### [Goal of the exercise]
Give the lines below again exactly, starting with the line that holds "convertirte en un mejor músico de blues?" and going on through the line that holds "blues tradicional, la".
______
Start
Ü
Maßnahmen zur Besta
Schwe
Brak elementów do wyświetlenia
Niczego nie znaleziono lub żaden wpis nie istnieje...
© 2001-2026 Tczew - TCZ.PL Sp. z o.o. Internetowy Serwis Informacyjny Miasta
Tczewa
______
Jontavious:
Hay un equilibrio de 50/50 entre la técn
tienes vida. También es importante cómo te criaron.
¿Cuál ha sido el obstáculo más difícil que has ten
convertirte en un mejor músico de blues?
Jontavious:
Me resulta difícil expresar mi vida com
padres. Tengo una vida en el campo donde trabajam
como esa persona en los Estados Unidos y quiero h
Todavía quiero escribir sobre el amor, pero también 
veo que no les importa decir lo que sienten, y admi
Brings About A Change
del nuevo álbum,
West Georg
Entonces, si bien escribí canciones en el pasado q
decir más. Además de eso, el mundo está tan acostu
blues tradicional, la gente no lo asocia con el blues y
______
### [Exercise solution]
convertirte en un mejor músico de blues?
Jontavious:
Me resulta difícil expresar mi vida com
padres. Tengo una vida en el campo donde trabajam
como esa persona en los Estados Unidos y quiero h
Todavía quiero escribir sobre el amor, pero también 
veo que no les importa decir lo que sienten, y admi
Brings About A Change
del nuevo álbum,
West Georg
Entonces, si bien escribí canciones en el pasado q
decir más. Además de eso, el mundo está tan acostu
blues tradicional, la gente no lo asocia con el blues y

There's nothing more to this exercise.